A hyper adaptation of the comic book series that ran from 2003 to 2006, "The Losers" makes a nice, loud impression on the big screen. A furious 90 minutes of supersized stunts, arch performances, and grandiose villainy, the picture is wild ride befitting its funny book origins. Just try to ignore the strained humor and the occasional Michael Bay move from director Sylvain White, and there's a merry bit of mayhem waiting to entertain the pants right off you.
Making up a U.S. Special Forces team called "The Losers," Clay (Jeffrey Dean Morgan), Roque (Idris Elba), Jensen (Chris Evans), Pooch (Columbus Short), and Cougar (Oscar Jaenada) have found devastating trouble in the jungles of Bolivia when their might rubs up against the sinister mind of supervillian Max (Jason Patric). Essentially left for dead, the squad takes refuge in the city, making ends meet as Clay burns for revenge.
Help arrives with a job offer from Aisha (Zoe Saldana), who wants to hire The Losers to strike back at Max, who's near possession of a "green" bomb that will reinvent international terrorism. Slipping back into the U.S., the team kicks off a master plan of payback, but while all eyes are on Max and his wicked ways, issues of loyalty threaten to destroy The Losers at their very moment of triumph.
Slick and silly, "The Losers" was scripted by Peter Berg and James Vanderbilt with a goal to provide a head rush of comic book attitude and visual elasticity. Considering his previous film was "Stomp the Yard," it makes sense that director White would retreat to the Bay school of gloss over grit to corral that written vigor, playing with all trendy cinematographic tricks the studio will allow.
It's a slo-mo, CG-enhanced jumble of chaos (kept bloodless to preserve the PG-13 rating) that develops an ink and paint ambiance of anything goes, but it also stamps the film with a hacky visual identity it doesn't need. White slathers on the polish to keep the film alert, and while the images are wonderfully pronounced, the camerawork occasionally detracts from the experience, overreaching to make a clichéd impression.
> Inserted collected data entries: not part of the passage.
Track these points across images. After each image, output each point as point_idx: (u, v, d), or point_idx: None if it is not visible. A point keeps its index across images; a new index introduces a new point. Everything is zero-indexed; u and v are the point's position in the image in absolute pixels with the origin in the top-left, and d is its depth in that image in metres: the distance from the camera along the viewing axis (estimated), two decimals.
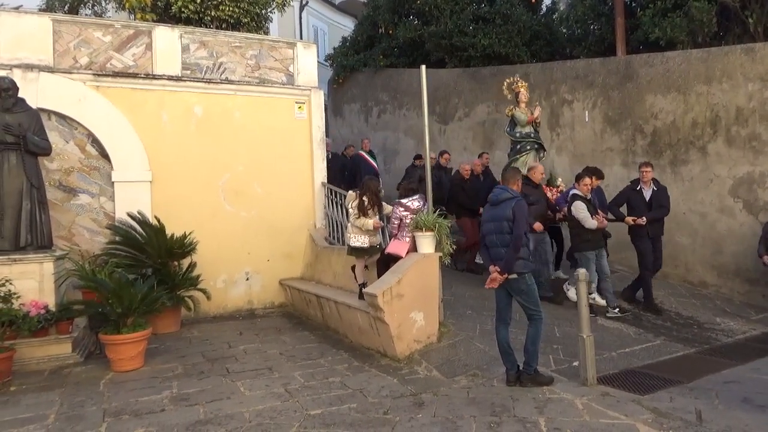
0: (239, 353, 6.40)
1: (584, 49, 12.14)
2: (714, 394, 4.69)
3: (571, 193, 7.44)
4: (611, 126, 9.88)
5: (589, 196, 7.29)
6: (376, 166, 11.52)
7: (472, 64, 13.09)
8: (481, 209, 8.21)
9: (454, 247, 6.25)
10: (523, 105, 8.66)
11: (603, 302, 7.35)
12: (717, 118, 8.53)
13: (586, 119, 10.28)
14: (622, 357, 5.75)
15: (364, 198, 6.69)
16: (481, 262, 9.10)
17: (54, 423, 4.42)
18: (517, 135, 8.66)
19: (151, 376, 5.57)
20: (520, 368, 4.97)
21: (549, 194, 8.31)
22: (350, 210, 6.79)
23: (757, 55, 8.15)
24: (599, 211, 7.39)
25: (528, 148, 8.58)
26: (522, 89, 8.73)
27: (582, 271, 5.07)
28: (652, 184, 7.70)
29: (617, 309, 7.21)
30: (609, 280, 7.35)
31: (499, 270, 4.85)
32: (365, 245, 6.73)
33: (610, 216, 7.66)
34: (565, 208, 7.63)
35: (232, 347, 6.68)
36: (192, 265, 7.91)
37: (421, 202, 6.34)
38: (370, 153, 11.82)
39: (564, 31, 13.40)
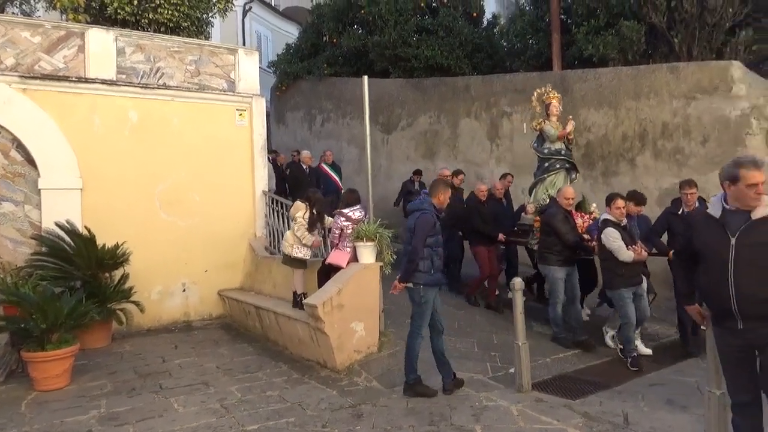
0: (174, 368, 6.19)
1: (523, 62, 12.51)
2: (640, 397, 4.90)
3: (602, 218, 6.25)
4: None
5: (624, 222, 6.09)
6: (337, 180, 10.87)
7: (416, 74, 13.27)
8: (501, 236, 7.90)
9: (395, 257, 6.25)
10: (554, 118, 7.85)
11: (648, 350, 6.30)
12: (645, 132, 8.96)
13: (525, 131, 10.55)
14: (556, 363, 5.92)
15: (314, 211, 6.68)
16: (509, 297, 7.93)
17: None
18: (545, 152, 7.83)
19: (77, 395, 5.31)
20: (456, 376, 5.02)
21: (579, 221, 7.15)
22: (299, 221, 6.68)
23: (681, 74, 8.63)
24: (638, 242, 6.15)
25: (557, 166, 7.76)
26: (554, 101, 7.94)
27: (517, 281, 5.19)
28: (697, 207, 6.31)
29: (630, 359, 5.88)
30: (641, 326, 6.18)
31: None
32: (307, 257, 6.72)
33: (653, 250, 6.46)
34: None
35: (167, 362, 6.45)
36: (124, 277, 7.59)
37: (363, 212, 6.35)
38: (333, 165, 11.27)
39: (504, 44, 13.77)
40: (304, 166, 10.78)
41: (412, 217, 5.05)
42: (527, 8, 13.00)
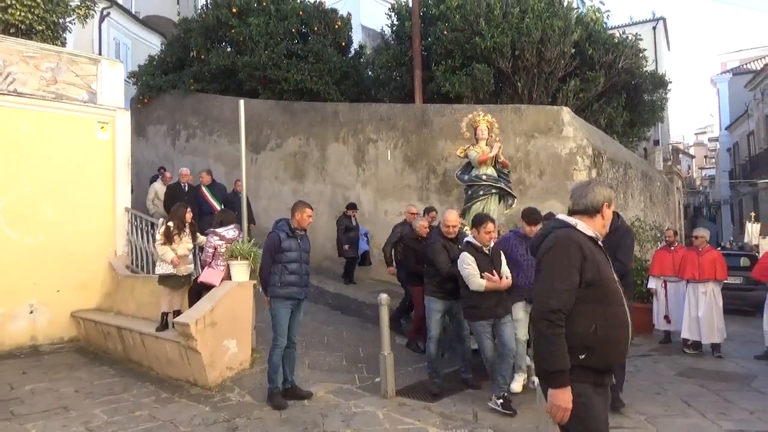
0: (25, 394, 5.79)
1: (388, 92, 13.32)
2: (488, 398, 5.56)
3: (464, 240, 5.63)
4: (410, 165, 11.02)
5: (488, 246, 5.44)
6: (213, 202, 9.98)
7: (285, 97, 13.52)
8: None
9: None
10: (482, 143, 7.18)
11: (518, 387, 5.69)
12: None
13: (389, 157, 11.30)
14: (417, 371, 6.46)
15: (170, 224, 6.67)
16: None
17: None
18: (465, 178, 7.17)
19: None
20: (286, 392, 5.42)
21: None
22: (157, 237, 6.69)
23: (523, 115, 9.88)
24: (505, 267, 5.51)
25: (481, 193, 7.01)
26: (481, 124, 7.26)
27: (383, 296, 5.66)
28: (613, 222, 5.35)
29: (501, 400, 5.13)
30: (511, 360, 5.34)
31: None
32: (169, 271, 6.66)
33: (508, 279, 5.44)
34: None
35: (16, 388, 6.00)
36: None
37: (237, 232, 6.48)
38: (213, 186, 10.42)
39: (370, 74, 14.55)
40: (182, 184, 10.41)
41: None
42: (392, 42, 13.91)
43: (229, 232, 6.41)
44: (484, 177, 7.11)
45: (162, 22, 21.98)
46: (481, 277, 5.22)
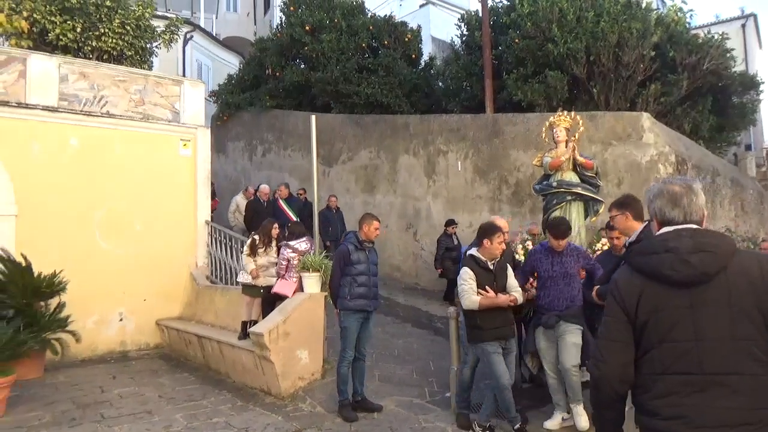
0: (114, 398, 6.15)
1: (458, 103, 13.26)
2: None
3: (468, 253, 4.96)
4: (480, 176, 10.88)
5: (495, 259, 4.78)
6: (290, 214, 10.37)
7: (356, 110, 13.76)
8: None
9: None
10: (561, 146, 6.36)
11: (584, 425, 4.75)
12: None
13: (459, 168, 11.21)
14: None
15: (256, 237, 6.92)
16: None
17: None
18: (537, 188, 6.57)
19: (14, 427, 5.21)
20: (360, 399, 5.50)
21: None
22: (245, 248, 6.97)
23: (599, 122, 9.51)
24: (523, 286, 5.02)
25: (555, 202, 6.19)
26: (560, 125, 6.37)
27: (451, 309, 5.59)
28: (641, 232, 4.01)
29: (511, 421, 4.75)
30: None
31: None
32: (248, 281, 6.87)
33: (509, 294, 4.78)
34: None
35: (106, 392, 6.40)
36: (60, 305, 7.46)
37: (309, 244, 6.62)
38: (289, 199, 10.92)
39: (440, 85, 14.54)
40: (263, 200, 10.87)
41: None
42: (462, 53, 13.85)
43: (302, 244, 6.55)
44: (554, 184, 6.28)
45: (240, 43, 23.03)
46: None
Depending on your own personal level of patience, there's an element of camp to "The Losers" that either makes or breaks the film. The character of Max is the ingredient up for debate, as Patric plays the role with a Blofeld-on-PCP approach that turns sections of the movie into a wink contest. It's good to see the traditionally comatose actor relishing time in the sandbox, but the performance is so broad it bursts the pop reality of the movie.
The screenwriters dream up some embarrassingly juvenile dialogue for Patric (for the whole cast actually, as this is a film better seen than heard), but he powers through his scenes with a paycheck-cashing professionalism, even making the absurd Al Gore bomb concept work through his sardonic effort. Max isn't so much a threat to national security as he is a demonic comedian, robbing the film of any tension as The Losers gear up to take down what appears to be a particularly surly Don Rickles.
The action attacks hard, with each member of the team demonstrating their particular skill while The Losers embark on a few irreverent adventures, often decimating city blocks in the process. White has a good command of these varied personalities and gifts, but the picture hungers more for laughs than thrills, which dampens the excitement.
"The Losers" is entertaining, but never funny, better brandishing a bazooka than tossing around punchlines. Matters go berserk in the final reel, but the material belongs in this blender environment, delivering all the highly caloric brutality it can muster, while splashing the screen with stunning color and cartoon fury. It's an amusing ride.